Но куда идти? К подруге? Выговориться? Нет. Слова были сейчас смертельно опасны. Они могли прозвучать не так, выдать ее ужас, ее прозрение. Она опустила руку в карман пальто, нащупала жесткий, холодный контур. Ключ. Не от квартиры — тот был на брелоке. Это был маленький, почерневший от времени ключик, который она нашла в той самой бабушкиной шкатулке месяц назад и тогда не придала ему значения. Просто еще одна безделушка.
Сердце заколотилось чаще. Бабушка не хранила безделушек. У нее все имело вес, значение, свою цель.
Галя почти побежала. Не к магазину. К старому гаражному кооперативу на окраине района, где уже лет десять как стоял, законсервированный пылью и временем, бабушкин «Запорожец». Она никогда не осмеливалась открыть этот бокс после похорон. Но этот ключик… он подходил к замку.
Ржавая дверь со скрежетом отъехала в сторону. Пахло бензином, пылью и одиночеством. В глубине, под старым чехлом, угадывались очертания машины. И на сиденье пассажира — старый, потрепанный ноутбук. «Для важных дел», — говорила бабушка. Галя всегда думала — для рецептов, выкроек, старых писем.
Схватив его, она пулей вылетела из гаража, захлопнула дверь и почти бегом понеслась обратно. Ей нужно было успеть выяснить, что внутри ноутбука, пока Андрей на встрече.
Вернувшись в квартиру, она заперлась в маленькой комнате, которую когда-то называла «кабинетом». Ноутбук гудел, загружаясь мучительно долго. Экран погас на несколько секунд, а затем загорелся вновь, потребовав пароль.
Галя замерла. Что могла поставить бабушка? Дату рождения? Свою? Ее? Своего покойного мужа? Она перепробовала все. Бесполезно.
Отчаяние начало подступать к горлу. И тут взгляд упал на коробку с открытками, стоявшую на полке. Одна из них была с морем, с изображением человека на корабле. На обороте — ровный, мужской почерк: «Моей любимой, на память о дне, который изменил все. 17.08.1998».
Пальцы сами потянулись к клавишам. 1-7-0-8-1-9-9-8.
Экран мигнул, и радостно загрузился рабочий стол. Обои — море. То самое, с открытки.
Сердце Галюши бешено колотилось. Она открывала папки одну за другой. Рецепты, фотографии, сканы документов… И одна папка, названная просто «Г». Ее инициал.

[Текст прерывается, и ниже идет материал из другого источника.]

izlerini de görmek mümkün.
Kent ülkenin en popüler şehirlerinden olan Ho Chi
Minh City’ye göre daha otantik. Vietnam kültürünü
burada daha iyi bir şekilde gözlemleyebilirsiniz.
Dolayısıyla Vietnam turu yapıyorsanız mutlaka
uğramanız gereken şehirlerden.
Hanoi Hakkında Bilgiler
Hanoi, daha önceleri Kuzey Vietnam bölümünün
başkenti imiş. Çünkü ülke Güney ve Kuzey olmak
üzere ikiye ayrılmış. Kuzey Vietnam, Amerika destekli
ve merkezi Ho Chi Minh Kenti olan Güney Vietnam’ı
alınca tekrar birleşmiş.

Внутри — один-единственный файл. Аудиозапись. «Для Галюши.ogg».
Она потянулась к наушникам, руки дрожали так, что она едва смогла вставить штекер. Сделала глубокий вдох. И нажала «Play».
Послышался легкий шум, покашливание. И — голос. Тот самый, родной, с легкой хрипотцой, который она слышала во сне.
— Галюша, если ты это слушаешь… — бабушка сделала паузу, будто собираясь с мыслями. — …значит, я уже ничего не могу тебе сказать. И значит… твой Андрей показал свое истинное лицо. Он пришел за стенами. Как я и боялась.
Галя сжала кулаки, прикусив губу.
— Он приходил ко мне, — голос бабушки стал жестче, суше. — Еще до вашей свадьбы. Уговаривал. Сначала ласково так. «Не мешайте нашему счастью, Анастасия Петровна, я ее люблю, я обеспечу». А когда я сказала, что квартира — это твоя крепость, твоя страховка на всю жизнь… он изменился. Стал холодным. Сказал… — голос на записи дрогнул, но бабушка взяла себя в руки, — …сказал: «Вы старуха, вам недолго осталось. Не упрямьтесь. А то ведь случается всякое… одинокие старики падают, лекарства путают…».
По лицу Гали покатились горячие, бессильные слезы. Она представила это. Представила угрозу в голосе любимого человека, обращенную к бабушке.
— Я его тогда выгнала. Он уходил в такой ярости, что схватил твою любимую морскую фотографию со стола и разорвал в клочья. После этого я стала включать диктофон каждый раз, как он приходил. И во время его последнего визита. Умная вещь, этот смартфон, твой брат научил. Вот, послушай…
На записи послышались шаги, скрип отворяемой двери. И — его голос. Молодой, напористый, но уже с теми самыми, теперь узнаваемыми, стальными нотками.
— Анастасия Петровна, давайте без эмоций. Галя — взрослая женщина. Она решила быть со мной. А вы тут со своим завещанием, с квартирой… Это неправильно. Это нас разобщает. Давайте по-хорошему…
— Убирайся, — прозвучал спокойный, ледяной голос бабушки.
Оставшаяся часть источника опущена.